** begin PROVIDED PASSAGE **

Antony () is a coastal civil parish and a village in Cornwall, England, United Kingdom.

The village is situated on the Rame Peninsula about three miles west of Torpoint and has a shop, a pub and a garage.

There are two possible etymologies of Antony: the first is that it is named in honour of St Anthony; the second is that it comes from the Anglicisation of the Cornish Tre- (“farmstead”) and -Anta (personal name)

Antony parish is bounded to the north by the tidal River Lynher (also known as the St Germans River) and to the south by the English Channel coast. To the east, the parish is bordered by Torpoint and St John parishes and to the west by Sheviock parish.

The parish is in the St Germans Registration District and had a population of 436 at the 2001 census, increasing to 500 at the 2011 census.  Apart from the church town, Antony, the only settlement of any size is Wilcove. Scraesdon Fort and Antony House are also in the parish.

At the time of Domesday Book (1086) the manor of Antony was held by Ermenhald from Tavistock Abbey.

Parish church
The medieval parish church, dedicated to St James in 1259, includes structural elements from the 13th, 14th and 15th centuries. The church houses memorials to members of the Carew family of Antony (18th century) and a large monumental brass to Margery Arundell, 1420.

** end PROVIDED PASSAGE **

▸ JOBS:
1/ Using the passage on Antony, Cornwall, decide whether each statement agrees with it: (a) The village lies about three miles east of Torpoint. (b) The parish population rose between the 2001 and 2011 censuses. (c) The parish church was dedicated to St Anthony. Answer yes or no for each, and quote the words of the passage that settle it.
2/ Carry the passage on Antony, Cornwall forward from its last sentence.

** begin STORED ROWS **

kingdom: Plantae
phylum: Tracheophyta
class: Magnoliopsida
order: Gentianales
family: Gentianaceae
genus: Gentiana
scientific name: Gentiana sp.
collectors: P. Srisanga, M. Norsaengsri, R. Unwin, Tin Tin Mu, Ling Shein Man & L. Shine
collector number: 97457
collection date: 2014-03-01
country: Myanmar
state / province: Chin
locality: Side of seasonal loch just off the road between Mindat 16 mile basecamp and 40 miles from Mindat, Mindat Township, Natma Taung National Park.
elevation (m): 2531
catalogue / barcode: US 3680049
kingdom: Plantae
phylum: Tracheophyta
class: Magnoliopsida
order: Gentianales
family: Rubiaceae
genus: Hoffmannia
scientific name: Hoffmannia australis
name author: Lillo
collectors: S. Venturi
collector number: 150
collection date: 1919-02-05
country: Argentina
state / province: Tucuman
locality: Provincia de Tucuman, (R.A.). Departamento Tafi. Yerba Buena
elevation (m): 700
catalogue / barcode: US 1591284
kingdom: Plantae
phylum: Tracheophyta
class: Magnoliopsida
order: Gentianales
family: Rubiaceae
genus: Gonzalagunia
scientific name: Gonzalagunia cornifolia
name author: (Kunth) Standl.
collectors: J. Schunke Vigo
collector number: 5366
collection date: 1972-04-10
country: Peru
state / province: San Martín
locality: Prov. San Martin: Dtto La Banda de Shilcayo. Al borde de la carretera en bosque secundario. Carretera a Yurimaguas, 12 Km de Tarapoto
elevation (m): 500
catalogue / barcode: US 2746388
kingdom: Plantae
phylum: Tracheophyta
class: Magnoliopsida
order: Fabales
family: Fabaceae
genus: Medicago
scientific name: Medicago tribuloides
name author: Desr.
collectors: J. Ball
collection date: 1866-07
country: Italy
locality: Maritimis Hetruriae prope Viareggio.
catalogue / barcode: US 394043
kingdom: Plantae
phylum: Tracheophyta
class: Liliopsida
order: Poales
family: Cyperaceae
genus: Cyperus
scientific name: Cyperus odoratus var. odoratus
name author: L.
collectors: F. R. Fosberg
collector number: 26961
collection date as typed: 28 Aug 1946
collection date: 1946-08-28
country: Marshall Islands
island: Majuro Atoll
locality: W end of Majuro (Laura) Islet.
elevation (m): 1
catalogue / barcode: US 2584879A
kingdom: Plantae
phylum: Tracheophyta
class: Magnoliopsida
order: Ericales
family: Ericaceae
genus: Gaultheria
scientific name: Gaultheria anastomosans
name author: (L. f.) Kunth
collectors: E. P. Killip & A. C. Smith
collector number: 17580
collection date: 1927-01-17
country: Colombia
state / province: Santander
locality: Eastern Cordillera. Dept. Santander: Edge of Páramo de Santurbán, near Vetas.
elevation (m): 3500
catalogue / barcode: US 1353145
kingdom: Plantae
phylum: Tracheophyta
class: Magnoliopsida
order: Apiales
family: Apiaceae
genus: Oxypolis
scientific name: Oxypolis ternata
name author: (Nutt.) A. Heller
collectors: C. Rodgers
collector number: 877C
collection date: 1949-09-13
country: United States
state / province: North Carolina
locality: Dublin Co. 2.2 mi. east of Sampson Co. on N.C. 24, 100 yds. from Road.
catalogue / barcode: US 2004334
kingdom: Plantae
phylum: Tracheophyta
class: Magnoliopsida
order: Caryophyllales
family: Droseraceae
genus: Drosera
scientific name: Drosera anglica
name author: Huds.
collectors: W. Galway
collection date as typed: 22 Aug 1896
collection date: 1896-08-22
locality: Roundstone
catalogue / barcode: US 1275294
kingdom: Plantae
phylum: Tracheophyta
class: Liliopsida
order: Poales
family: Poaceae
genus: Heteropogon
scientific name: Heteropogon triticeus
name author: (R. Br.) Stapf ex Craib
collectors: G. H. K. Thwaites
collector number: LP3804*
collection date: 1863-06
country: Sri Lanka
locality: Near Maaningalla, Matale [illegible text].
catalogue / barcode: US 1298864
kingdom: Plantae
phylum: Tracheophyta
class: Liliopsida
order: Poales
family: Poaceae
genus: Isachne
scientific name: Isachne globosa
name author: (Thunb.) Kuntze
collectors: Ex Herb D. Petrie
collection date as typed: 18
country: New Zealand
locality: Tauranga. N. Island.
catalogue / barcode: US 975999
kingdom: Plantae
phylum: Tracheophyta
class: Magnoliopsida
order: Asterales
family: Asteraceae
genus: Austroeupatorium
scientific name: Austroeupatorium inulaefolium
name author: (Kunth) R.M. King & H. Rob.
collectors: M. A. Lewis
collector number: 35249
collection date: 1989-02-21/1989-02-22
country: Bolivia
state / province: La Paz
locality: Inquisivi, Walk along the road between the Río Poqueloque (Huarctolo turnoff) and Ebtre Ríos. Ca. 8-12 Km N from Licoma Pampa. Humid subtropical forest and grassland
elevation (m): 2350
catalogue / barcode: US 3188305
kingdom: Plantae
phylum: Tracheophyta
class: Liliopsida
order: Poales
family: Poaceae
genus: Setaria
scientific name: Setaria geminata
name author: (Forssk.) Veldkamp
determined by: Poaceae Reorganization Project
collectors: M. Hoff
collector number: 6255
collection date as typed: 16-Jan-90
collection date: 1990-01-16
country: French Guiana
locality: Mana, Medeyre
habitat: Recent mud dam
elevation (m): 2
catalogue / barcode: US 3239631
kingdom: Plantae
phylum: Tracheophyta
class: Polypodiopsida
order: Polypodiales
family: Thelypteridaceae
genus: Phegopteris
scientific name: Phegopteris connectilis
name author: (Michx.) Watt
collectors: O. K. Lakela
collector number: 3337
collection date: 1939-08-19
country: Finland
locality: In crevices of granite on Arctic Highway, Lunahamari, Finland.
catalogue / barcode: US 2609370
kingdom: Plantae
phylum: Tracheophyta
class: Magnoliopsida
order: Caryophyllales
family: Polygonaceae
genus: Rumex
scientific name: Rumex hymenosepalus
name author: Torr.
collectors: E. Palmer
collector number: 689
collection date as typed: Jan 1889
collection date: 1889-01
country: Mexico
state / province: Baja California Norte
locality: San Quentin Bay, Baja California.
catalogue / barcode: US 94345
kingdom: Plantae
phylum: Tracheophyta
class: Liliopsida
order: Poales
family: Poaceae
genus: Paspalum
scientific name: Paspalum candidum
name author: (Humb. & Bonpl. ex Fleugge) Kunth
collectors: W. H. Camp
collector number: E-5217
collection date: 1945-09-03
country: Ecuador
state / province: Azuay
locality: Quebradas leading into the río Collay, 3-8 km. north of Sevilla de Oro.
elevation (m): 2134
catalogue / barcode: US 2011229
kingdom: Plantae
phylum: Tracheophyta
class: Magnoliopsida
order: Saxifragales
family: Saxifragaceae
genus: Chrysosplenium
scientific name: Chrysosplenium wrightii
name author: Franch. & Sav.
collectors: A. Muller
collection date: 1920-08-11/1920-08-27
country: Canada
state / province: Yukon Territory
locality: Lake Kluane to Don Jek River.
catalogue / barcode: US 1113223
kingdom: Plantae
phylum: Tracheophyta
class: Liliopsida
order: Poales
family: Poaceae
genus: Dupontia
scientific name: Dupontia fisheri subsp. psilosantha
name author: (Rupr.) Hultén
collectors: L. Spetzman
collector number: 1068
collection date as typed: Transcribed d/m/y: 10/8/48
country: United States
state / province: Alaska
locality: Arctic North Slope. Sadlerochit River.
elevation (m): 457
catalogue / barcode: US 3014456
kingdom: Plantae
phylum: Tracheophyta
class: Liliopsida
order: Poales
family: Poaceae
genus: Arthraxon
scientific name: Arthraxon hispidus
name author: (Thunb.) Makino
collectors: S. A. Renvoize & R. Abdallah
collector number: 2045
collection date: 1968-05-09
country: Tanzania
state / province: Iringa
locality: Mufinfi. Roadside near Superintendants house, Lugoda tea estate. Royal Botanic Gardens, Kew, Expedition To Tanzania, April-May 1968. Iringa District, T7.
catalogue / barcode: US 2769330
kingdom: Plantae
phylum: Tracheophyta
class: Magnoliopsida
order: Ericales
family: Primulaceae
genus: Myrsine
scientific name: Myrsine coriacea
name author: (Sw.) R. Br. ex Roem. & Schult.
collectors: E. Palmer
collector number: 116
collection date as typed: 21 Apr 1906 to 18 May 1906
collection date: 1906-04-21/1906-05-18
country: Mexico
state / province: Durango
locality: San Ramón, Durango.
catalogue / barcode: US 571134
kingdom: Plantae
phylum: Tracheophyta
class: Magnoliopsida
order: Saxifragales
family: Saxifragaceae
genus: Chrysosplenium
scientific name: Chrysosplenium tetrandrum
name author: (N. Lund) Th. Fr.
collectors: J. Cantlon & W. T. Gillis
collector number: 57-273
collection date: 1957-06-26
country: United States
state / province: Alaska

** end STORED ROWS **

▸ THE RESULTS:
1/
(a) No: "about three miles west of Torpoint"
(b) Yes: "had a population of 436 at the 2001 census, increasing to 500 at the 2011 census"
(c) No: "dedicated to St James in 1259"

2/
Notable residents

 Richard Carew, 1555–1620; antiquary and historian, author of The Survey of Cornwall;
 Sir Alexander Carew, 1609–1644; executed by Parliament for treason, 23 December 1644;
 John Carew, 1622–1660; signed death warrant for Charles I in 1649, executed for treason, October 1660; 
Francis Vyvyan Jago Arundell, (1780–1846), antiquarian, orientalist, and Anglican clergyman lived in Antony from 1809 until his death.

Twinning
Antony is twinned with Benodet (Benoded) in Brittany, France.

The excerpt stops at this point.